Many infants typically spit up after every feeding but vomiting which involves forceful projection of food from the mouth occurs less and requires treatment if it occurs regularly. Reflux, intestinal issues or certain illnesses can all cause infant vomiting. It is important to note that an infant who vomits repeatedly can end up with dehydration quickly. Parents should try to reduce the vomiting episodes as well as prevent dehydration. You can learn ways to prevent dehydration by simply enrolling in a first aid class today.
Changes in feeding
Babies who are breastfed should continue to be breastfed unless a doctor advises differently. If breastfeeding is done every few hours, it can be changed to every half an hour for 5-10 minutes. Since breast milk can be easily digested than formula, switching to an electrolyte solution is not always needed.

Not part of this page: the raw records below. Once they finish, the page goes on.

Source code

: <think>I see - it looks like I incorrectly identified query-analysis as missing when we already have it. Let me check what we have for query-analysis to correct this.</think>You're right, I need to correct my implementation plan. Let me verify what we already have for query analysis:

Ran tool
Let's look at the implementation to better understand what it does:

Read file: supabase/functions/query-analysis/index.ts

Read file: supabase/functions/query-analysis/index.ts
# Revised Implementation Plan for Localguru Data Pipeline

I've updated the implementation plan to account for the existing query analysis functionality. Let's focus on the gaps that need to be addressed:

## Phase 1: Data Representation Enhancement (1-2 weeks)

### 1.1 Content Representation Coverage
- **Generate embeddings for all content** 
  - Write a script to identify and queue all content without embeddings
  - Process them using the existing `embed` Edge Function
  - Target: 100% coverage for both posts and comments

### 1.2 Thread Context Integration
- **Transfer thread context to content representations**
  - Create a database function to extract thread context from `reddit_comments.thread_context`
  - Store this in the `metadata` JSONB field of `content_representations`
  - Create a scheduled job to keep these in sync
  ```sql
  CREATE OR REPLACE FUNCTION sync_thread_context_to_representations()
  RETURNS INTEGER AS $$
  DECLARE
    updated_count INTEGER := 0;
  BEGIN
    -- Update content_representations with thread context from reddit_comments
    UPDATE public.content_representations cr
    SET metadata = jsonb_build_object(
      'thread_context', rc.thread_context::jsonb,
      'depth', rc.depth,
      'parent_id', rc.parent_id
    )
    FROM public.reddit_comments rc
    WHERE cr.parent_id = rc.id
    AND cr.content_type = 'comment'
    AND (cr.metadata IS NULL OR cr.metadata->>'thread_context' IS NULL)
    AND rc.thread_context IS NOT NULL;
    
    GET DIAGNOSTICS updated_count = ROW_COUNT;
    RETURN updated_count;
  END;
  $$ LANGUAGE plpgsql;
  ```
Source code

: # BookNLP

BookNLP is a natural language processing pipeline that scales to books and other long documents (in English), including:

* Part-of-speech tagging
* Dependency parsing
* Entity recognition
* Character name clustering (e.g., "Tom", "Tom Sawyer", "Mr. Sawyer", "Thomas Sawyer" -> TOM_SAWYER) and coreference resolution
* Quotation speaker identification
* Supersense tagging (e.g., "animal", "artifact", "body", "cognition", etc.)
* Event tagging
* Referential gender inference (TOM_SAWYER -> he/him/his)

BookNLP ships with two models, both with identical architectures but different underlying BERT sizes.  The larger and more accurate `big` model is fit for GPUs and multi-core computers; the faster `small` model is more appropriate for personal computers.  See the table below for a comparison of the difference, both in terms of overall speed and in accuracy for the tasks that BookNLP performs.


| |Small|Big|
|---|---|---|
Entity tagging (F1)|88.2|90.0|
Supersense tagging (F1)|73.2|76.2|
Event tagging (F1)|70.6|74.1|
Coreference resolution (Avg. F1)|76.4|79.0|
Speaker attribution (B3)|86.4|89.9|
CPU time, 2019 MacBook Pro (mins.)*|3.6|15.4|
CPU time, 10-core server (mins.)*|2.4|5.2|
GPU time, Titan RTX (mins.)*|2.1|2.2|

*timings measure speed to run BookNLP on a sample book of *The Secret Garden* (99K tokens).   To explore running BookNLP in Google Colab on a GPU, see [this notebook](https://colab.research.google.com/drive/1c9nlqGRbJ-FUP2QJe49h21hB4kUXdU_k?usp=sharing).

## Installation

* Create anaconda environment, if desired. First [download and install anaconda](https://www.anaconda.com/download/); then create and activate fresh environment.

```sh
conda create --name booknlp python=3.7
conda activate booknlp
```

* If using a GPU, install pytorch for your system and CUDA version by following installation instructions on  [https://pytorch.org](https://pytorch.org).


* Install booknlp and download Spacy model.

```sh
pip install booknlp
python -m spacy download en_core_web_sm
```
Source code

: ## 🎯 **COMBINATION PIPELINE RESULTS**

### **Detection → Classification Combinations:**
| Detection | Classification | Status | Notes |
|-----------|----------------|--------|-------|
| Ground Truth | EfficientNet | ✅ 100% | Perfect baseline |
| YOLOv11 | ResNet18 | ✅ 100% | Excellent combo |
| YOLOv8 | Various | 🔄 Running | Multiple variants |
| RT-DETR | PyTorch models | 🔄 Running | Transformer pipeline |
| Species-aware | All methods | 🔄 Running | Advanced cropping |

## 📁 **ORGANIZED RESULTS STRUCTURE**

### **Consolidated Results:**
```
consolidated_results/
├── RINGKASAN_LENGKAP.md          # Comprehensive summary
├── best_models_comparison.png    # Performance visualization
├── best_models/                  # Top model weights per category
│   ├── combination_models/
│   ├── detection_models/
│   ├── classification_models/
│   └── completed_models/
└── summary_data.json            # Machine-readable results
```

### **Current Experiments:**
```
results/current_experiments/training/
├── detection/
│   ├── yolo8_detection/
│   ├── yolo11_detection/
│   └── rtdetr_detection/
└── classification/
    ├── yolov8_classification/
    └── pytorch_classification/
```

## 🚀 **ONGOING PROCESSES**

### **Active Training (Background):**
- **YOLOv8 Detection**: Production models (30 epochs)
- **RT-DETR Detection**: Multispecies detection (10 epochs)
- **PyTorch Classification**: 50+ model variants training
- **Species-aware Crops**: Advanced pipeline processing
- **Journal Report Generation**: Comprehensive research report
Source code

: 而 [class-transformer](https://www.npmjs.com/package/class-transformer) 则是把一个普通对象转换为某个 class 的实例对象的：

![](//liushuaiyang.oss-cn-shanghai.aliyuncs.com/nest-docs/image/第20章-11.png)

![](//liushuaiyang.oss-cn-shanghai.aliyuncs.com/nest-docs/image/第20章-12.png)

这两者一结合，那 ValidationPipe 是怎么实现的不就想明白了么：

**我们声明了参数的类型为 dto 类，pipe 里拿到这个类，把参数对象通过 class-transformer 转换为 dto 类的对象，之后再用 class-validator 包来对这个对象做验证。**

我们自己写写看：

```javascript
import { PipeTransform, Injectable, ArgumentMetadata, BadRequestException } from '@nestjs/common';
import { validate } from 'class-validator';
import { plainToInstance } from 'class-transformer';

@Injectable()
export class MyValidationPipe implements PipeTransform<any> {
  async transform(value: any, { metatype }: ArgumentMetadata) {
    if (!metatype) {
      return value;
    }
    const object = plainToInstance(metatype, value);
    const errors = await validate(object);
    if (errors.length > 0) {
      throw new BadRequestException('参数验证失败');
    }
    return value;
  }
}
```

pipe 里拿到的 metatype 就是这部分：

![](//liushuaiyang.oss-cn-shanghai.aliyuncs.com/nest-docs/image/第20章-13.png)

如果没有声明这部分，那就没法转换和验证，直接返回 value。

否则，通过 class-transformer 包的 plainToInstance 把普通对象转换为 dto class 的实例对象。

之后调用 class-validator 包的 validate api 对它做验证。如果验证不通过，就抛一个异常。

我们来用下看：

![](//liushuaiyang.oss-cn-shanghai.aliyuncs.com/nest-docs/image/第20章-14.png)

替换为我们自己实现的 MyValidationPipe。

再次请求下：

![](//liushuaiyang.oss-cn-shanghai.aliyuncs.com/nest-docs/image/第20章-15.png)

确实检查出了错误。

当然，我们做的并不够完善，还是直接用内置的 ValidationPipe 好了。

As for bottle-fed babies, they should be given an electrolyte balanced solution in place of the formula until the vomiting improves. In case there is no improvement after 24 hours or the infant appears dehydrated, a doctor should be consulted. Always remember that certain foods such as sugar-rich drinks and high-fat foods can increase vomiting, thus should be avoided as much as possible.
An infant who is sick and vomiting frequently can become dehydrated if rehydration measures are not started right away. The indications of dehydration include excessive thirst, dry lips as well as sunken eyes, crying without tears, decreased urination and loose skin.
The replacement of fluids should be done slowly or the frequency of the vomiting will increase. Take note that large quantities of plain water must never be forced on a child since this will only disrupt the electrolyte balance in the body and instigate more problems. You can also provide electrolyte solutions specifically made for infants. Make sure that you will start with small amounts and steadily increase. If in doubt on what to provide to the child, it is best to consult a doctor as soon as possible for the proper recommendations.
It is best to raise the head of the infant’s bed by placing a blanket or other object beneath the mattress. A sick child who vomits is less likely to choke on vomit if his/her head is slightly raised or placed on his/her side instead on his/her back.
Do not place a pillow directly under the head of the infant since this is considered as a smothering hazard. When feeding the baby and after feeding, you have to hold in an upright position to reduce vomiting. Additionally, avoid jiggling or handling too much if the child vomits from reflux.
In most cases of vomiting, the doctor will prescribe medications to reduce the vomiting with serious chronic reflux. Over-the-counter medications to help reduce the vomiting must not be used for infants unless recommended by a doctor.